The high-risk window is the first five days. During this time, avoid straws, vigorous exercise, and forceful spitting. Smoking is especially risky because it impairs blood flow to the socket and the physical suction of inhaling can pull the clot free. If you smoke, the longer you can wait after surgery, the better. Carbonated drinks can also disturb the clot.
When to Get Back to Exercise
Rest completely on the day of surgery. Physical activity raises your heart rate and blood pressure, which can restart or worsen bleeding. You can return to light cardio, like walking or easy cycling, three to four days after surgery if you feel up to it. If you get lightheaded, stop and give yourself a few more days.

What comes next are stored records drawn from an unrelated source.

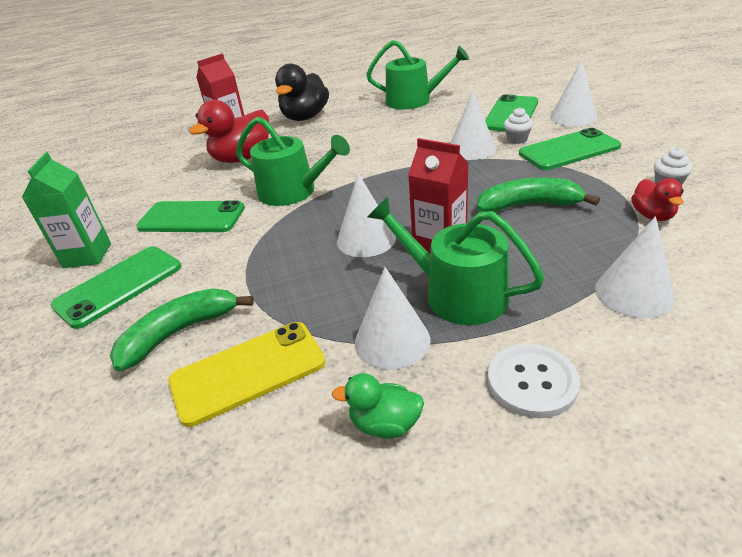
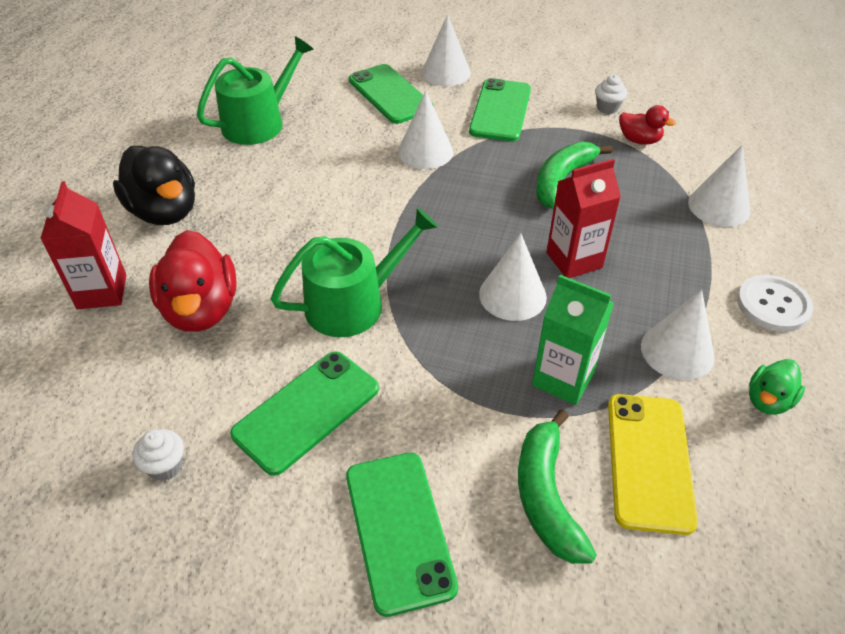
camera: 60 degrees left, 10 degrees up
(87, 255) = (282, 549): green carton -> green carton (563, 379)
(456, 294) = (647, 285): green watering can -> none
(517, 139) = (444, 120): white cupcake -> white cupcake (165, 466)

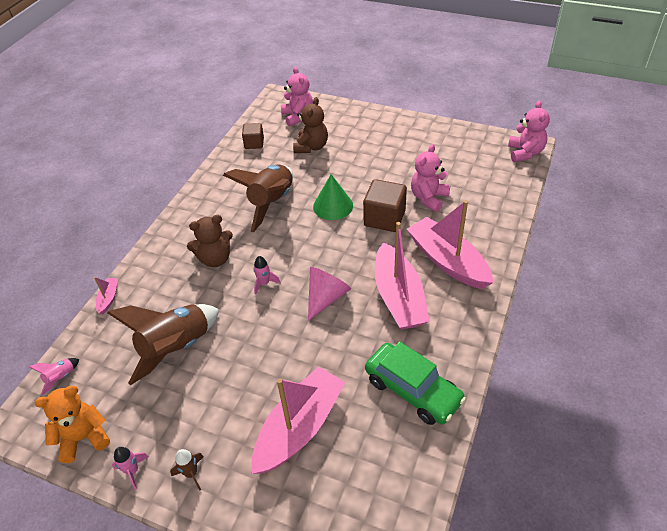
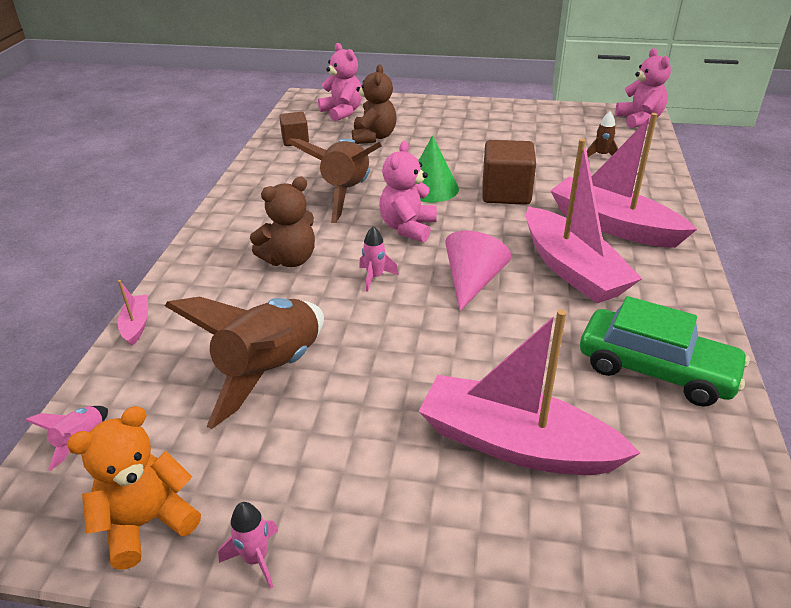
camera: 15 degrees left, 10 degrees down
(191, 473) = (364, 542): brown rocket -> brown rocket (601, 156)
(300, 427) = (515, 444): pink boat -> pink boat turned 90 degrees counterclockwise
(429, 198) = (551, 169): pink teddy bear -> pink teddy bear (408, 228)

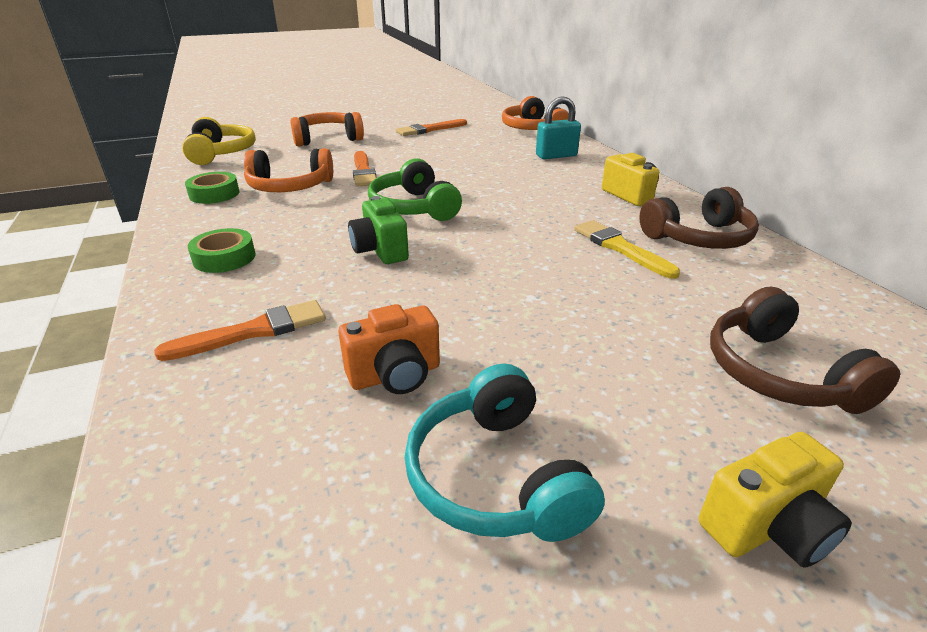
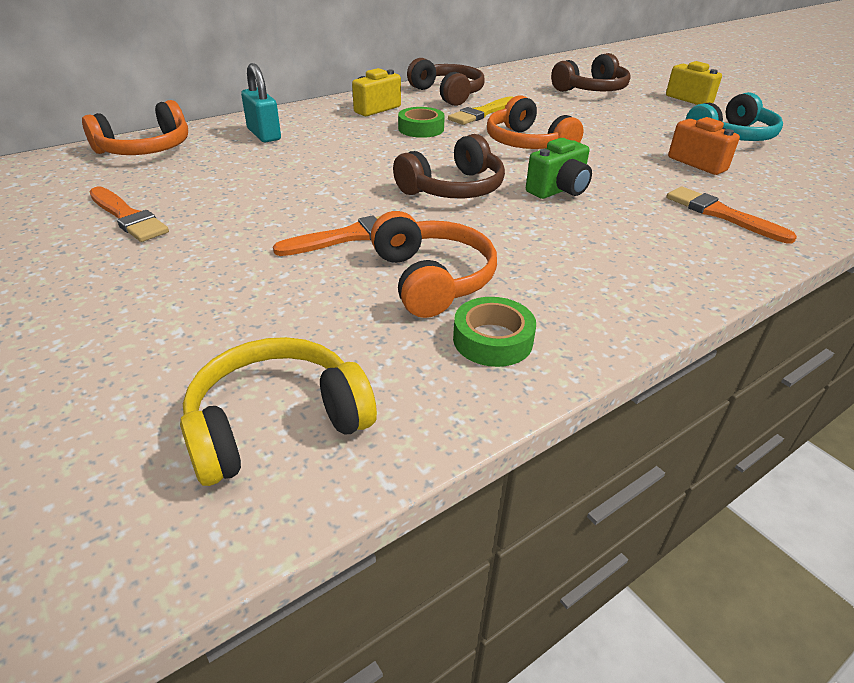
camera: 105 degrees left, 5 degrees up
(224, 258) = (645, 264): green tape -> green tape (421, 129)
(327, 139) = (174, 305): orange headphones -> orange headphones (527, 143)
(414, 207) = (453, 188): green headphones -> brown headphones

Hold off on heavy weightlifting and contact sports for seven to ten days. Keep in mind that you won’t be eating or drinking at your normal levels during recovery, so ease back into intense activity slowly even once you’re cleared.
Signs of Infection or Complications
Some pain, swelling, limited jaw opening, and mild fever are all normal parts of recovery. These should steadily improve after the first few days. What’s not normal is symptoms that get worse instead of better, especially after the first week.
Infection after wisdom tooth removal is uncommon, but it does happen, particularly with lower teeth. Watch for pus or foul-tasting discharge from the extraction site, increasing swelling or pain after the first few days, fever that persists or climbs, and difficulty opening your mouth that isn’t improving. Delayed infections can appear more than a week after surgery, sometimes with abscess formation, so don’t assume you’re in the clear just because the first week went well. Contact your oral surgeon if anything feels like it’s moving in the wrong direction.
The Full Healing Timeline
Healing happens in layers. During the first week, new gum tissue starts filling in the extraction site. By weeks two and three, you’ll see visible changes as soft tissue grows into the socket and the hole looks noticeably smaller. Between weeks four and six, the gum tissue reorganizes and starts resembling your normal gums. By six to eight weeks, the surface should be fully closed with healthy tissue that feels smooth when you run your tongue over it.
Bone regeneration underneath takes longer, sometimes several months, but this happens invisibly and doesn’t require any special care on your part. The socket will feel and look normal well before the bone fully remodels beneath the surface.